[Opening DOCUMENT PASSAGE section]

Closed trangham283 closed 3 years ago

trangham283 commented 3 years ago

Hello!

Thanks again for making the code available and for the clear documentation! Quick question on your new implementation of the paper "Joint dialog act segmentation and recognition in human conversations using attention to dialog context" (CSL 2019): what were your hardware/GPU specs, in particular RAM? I'm getting OOM when training with a smaller (20) batch size:

RuntimeError: CUDA out of memory. Tried to allocate 8.48 GiB (GPU 0; 11.91 GiB total capacity; 8.66 GiB already allocated; 2.31 GiB free; 8.85 GiB reserved in total by PyTorch)

For reference, I'm using pytorch 1.7, python 3.6.5, and this is on a Titan Xp with 12Gb RAM. I'm wondering if this is a hardware issue or if there's some implementation issue that caused memory inefficiency in the new pytorch version 1.7.

Thanks a lot!

ZHAOTING commented 3 years ago

Hi @trangham283 , I believe I used some 12GB card (something like 1080 or Titan X). If you are using the same model hyperparameters, it should all depend on your input. Since the CtxED uses word-level attention, the number of tokens in context has a big impact on its used memory.

[Closing DOCUMENT PASSAGE section]
[Opening RAW DATA section]

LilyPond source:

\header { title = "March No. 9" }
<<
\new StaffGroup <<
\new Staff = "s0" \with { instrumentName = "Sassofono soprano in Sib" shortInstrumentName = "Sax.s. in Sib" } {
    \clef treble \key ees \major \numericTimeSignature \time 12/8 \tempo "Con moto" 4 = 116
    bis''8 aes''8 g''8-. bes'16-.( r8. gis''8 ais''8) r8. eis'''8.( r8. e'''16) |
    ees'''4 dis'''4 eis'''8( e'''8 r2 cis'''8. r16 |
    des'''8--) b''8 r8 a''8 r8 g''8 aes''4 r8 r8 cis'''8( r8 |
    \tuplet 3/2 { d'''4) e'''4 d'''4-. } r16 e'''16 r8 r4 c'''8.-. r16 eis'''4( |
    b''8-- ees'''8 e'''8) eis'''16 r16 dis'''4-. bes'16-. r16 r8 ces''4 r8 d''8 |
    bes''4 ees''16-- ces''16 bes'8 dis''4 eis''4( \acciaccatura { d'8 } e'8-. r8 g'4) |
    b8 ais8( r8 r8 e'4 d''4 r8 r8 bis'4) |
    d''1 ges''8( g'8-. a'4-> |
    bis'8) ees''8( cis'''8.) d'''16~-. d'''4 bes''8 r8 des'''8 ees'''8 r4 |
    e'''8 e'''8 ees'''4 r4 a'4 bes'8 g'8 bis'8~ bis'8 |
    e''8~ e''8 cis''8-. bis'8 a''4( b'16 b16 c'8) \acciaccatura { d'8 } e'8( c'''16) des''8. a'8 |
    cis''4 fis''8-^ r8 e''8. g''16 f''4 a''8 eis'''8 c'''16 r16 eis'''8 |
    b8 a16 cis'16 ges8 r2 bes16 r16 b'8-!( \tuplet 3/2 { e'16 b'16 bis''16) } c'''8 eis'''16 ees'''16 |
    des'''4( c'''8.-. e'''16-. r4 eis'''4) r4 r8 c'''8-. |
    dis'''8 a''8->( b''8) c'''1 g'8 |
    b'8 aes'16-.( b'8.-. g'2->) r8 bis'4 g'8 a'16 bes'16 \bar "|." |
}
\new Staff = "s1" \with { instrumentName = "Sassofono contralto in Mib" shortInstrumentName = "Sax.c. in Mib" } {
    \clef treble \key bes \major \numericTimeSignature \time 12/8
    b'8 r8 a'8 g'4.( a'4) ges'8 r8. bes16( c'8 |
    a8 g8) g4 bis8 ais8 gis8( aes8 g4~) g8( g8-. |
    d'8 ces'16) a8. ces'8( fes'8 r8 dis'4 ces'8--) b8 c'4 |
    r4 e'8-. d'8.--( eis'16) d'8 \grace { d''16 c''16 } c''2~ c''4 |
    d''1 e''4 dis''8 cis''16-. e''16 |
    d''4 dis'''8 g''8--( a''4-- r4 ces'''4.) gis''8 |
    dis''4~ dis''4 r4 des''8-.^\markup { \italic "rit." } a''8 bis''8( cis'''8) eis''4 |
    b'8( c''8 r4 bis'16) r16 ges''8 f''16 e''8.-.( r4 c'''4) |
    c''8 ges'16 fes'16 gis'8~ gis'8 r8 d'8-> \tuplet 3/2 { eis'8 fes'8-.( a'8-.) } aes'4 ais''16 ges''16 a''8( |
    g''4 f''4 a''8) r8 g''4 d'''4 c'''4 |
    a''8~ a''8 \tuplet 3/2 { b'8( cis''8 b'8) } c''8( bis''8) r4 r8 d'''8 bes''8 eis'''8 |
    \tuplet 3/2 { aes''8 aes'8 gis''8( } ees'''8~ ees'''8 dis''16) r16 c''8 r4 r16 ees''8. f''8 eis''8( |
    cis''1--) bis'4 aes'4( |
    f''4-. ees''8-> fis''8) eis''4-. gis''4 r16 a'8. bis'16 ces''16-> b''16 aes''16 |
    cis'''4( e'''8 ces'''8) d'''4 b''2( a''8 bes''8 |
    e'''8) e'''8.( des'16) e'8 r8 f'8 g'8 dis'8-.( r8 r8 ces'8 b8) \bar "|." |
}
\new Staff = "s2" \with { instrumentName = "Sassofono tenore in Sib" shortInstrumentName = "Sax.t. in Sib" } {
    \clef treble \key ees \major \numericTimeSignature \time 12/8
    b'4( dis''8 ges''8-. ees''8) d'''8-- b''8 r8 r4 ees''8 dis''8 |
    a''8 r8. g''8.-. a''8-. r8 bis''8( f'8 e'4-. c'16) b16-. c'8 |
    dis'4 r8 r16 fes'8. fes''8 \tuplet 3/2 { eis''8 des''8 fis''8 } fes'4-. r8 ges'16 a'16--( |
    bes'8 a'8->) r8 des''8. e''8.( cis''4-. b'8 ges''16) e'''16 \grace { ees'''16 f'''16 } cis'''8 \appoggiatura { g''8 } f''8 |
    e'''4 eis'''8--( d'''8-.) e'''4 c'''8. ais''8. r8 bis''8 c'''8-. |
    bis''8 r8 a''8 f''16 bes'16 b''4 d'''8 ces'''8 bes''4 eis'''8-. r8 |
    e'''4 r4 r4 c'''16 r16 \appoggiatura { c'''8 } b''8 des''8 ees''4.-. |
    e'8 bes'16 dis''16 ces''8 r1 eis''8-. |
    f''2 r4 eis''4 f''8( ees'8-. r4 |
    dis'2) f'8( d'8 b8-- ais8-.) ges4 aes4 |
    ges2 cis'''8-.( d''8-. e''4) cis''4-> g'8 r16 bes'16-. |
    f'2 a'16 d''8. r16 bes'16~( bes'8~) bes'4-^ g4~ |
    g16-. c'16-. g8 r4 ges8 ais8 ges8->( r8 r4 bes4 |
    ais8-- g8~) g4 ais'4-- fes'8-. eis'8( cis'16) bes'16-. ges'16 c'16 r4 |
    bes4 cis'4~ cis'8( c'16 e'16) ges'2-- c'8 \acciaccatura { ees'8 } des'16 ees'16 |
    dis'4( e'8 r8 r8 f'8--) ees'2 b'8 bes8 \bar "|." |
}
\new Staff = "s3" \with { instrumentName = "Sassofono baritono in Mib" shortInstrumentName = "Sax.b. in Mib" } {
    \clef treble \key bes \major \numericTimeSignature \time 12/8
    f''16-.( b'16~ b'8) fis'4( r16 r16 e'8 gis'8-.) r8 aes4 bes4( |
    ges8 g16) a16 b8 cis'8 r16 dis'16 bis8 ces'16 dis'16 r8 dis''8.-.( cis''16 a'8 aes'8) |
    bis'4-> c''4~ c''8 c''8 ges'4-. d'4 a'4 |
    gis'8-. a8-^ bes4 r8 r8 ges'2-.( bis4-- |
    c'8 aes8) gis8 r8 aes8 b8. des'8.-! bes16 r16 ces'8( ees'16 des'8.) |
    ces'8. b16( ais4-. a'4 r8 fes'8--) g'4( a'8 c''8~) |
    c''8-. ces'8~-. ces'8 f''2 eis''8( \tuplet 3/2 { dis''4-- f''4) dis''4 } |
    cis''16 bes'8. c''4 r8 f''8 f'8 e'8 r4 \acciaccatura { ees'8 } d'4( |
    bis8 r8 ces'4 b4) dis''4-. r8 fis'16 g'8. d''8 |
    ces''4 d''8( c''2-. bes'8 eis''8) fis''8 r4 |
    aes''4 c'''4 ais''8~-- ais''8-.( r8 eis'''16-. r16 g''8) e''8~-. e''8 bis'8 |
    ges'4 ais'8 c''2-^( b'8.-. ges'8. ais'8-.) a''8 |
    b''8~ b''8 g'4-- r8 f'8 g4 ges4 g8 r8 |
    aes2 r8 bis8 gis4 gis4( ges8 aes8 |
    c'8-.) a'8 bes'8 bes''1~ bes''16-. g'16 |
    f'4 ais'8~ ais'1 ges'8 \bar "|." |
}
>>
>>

[Closing RAW DATA section]

## TASK INSTRUCTIONS
In the thread about the CUDA out-of-memory error, which GPU did the person reporting the error train on? The records have no role in this exercise.

## ANSWER FOR THIS EXERCISE
A Titan Xp with 12Gb RAM.